Tim Summers
Senior Consulting Fellow, Asia Programme (based in Hong Kong)

China's leadership transition has demonstrated a strong degree of stability in elite politics. But innovation as well as cohesiveness will be needed to deal with the challenges facing China over the coming years. 

The National People’s Congress meetings which closed in Beijing on 17 March, saw the completion of a transition to a new leadership in China, with the Congress confirming Xi Jinping as President and Li Keqiang as Premier. Heads of the People's Congresses, the Vice President (Li Yuanchao), and other key state appointments were also made.

It is however the Communist Party that is paramount in Chinese politics. The more important announcements were made at the 18th Party Congress in November 2012, when Xi became Party General Secretary and Li Keqiang was placed at number two on the new Standing Committee of the Politburo, the apex of party power. It is Xi's party position, rather than the presidency, which places him at the top of the political tree. 

Xi and Li's party and government appointments were no surprise. Back in 2007 both had been elevated to the Politburo Standing Committee, clearly marking them out for promotion to the top jobs five years later. However, one surprise of the transition was the timing of the announcement of Xi's third position, Chair of the Central Military Commission. Rather than wait two years to take this post as his predecessor, Hu Jintao, had done, Xi was able to take the role in November, alongside his party appointment. 
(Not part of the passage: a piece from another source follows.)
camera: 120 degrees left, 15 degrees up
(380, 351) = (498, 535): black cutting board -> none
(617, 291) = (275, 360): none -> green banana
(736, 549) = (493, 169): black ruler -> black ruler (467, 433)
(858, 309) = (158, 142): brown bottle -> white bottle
The nature of the transition has a number of implications for politics and policy in China.

Firstly, Xi taking all three top jobs in China at an early stage in his tenure means that his ability to make his mark politically should be greater than Hu's at a similar, early stage. So far, this impact has been felt more in governance style than policy shifts. As policy evolves, Xi will be able to make an impact here too.

Secondly, in spite of the dramas in Chinese politics last year around the demise of Bo Xilai, the leadership transition took place on time and in accordance with the processes set out by the party. 
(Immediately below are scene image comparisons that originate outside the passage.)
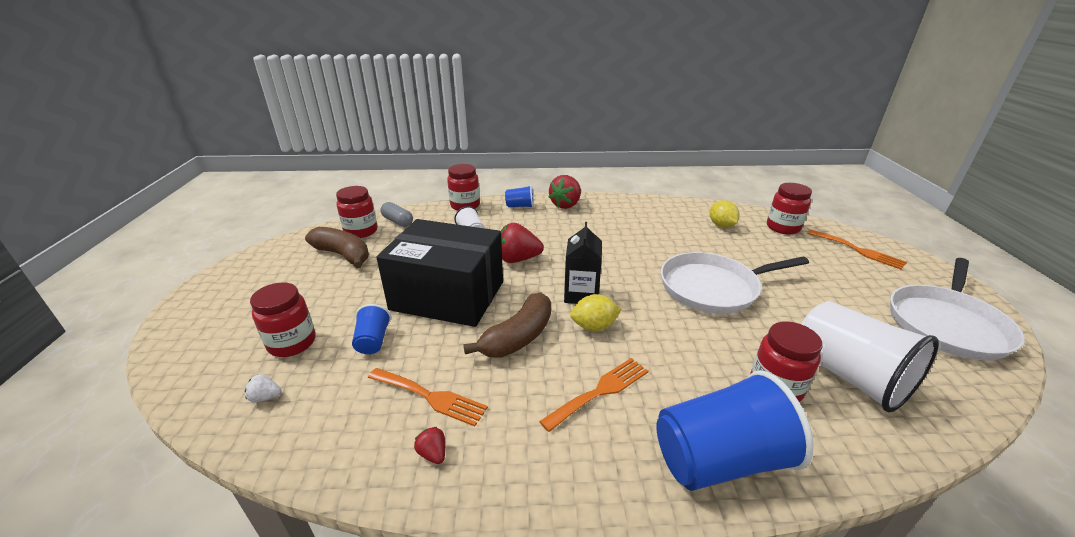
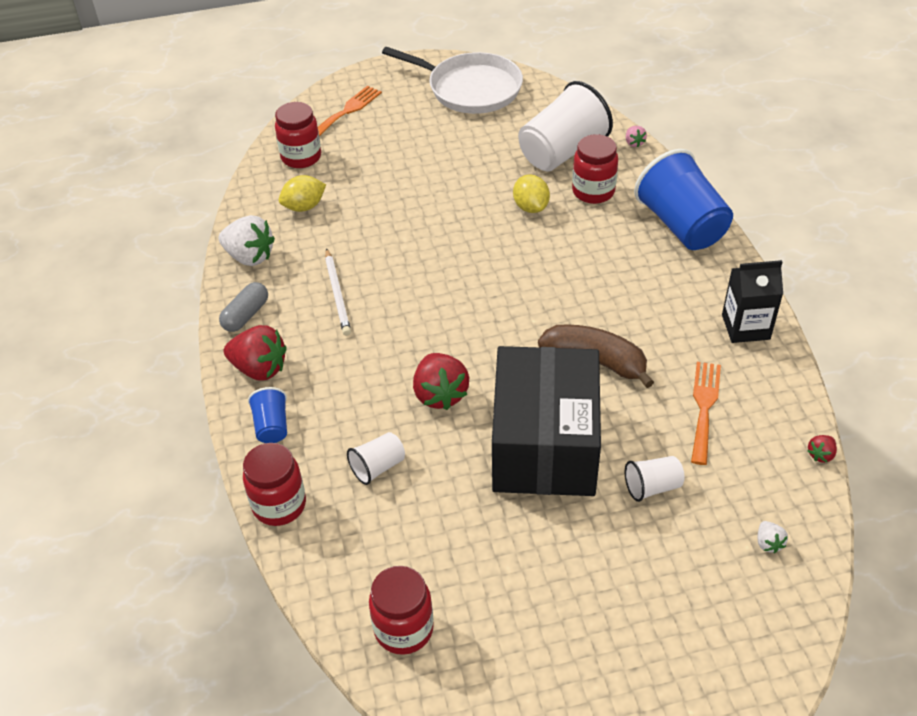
camera: 100 degrees left, 15 degrees up
(292, 343) = (688, 567): red jar -> none
(343, 255) = (484, 617): brown banana -> none
(373, 341) = (652, 487): blue cup -> white cup
(397, 221) = (357, 587): grey capsule -> grey capsule (246, 315)
(433, 453) = (759, 385): red strawberry -> red strawberry (820, 455)
(581, 294) = (501, 322): black carton -> black carton (745, 327)
(594, 326) = (555, 305): yellow lemon -> yellow lemon (531, 207)
(600, 391) = (643, 292): orange fork -> none
(626, 231) = (337, 294): none -> white pencil
(666, 206) = (249, 256): none -> white strawberry
(713, 288) = (455, 219): white pan -> none
(901, 454) = (634, 143): none -> pink strawberry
Stability and hierarchy also underlined personnel appointments. The seven members of the Politburo Standing Committee were the most senior and experienced of those on the previous Politburo. A similar pattern has been repeated in other areas, for example keeping Zhou Xiaochuan as central bank governor beyond the formal retirement age for such posts. 

This implies significant continuity in policy. Both Xi and Li have been involved in party strategic decision making since 2007, and Li Keqiang (as Executive Vice Premier) was reportedly heavily involved in drafting the economic and social policy programme for 2011-15. The content of recent policy statements, including the work report - a 29-page consensus document approved by the leadership - given to the National People's Congress, bears out the assessment that there will be broad policy continuity. This likely includes the approach to political reform, and Xi Jinping has been careful to associate himself with Deng Xiaoping (for whom the party's continued hold on power was a fundamental principle). 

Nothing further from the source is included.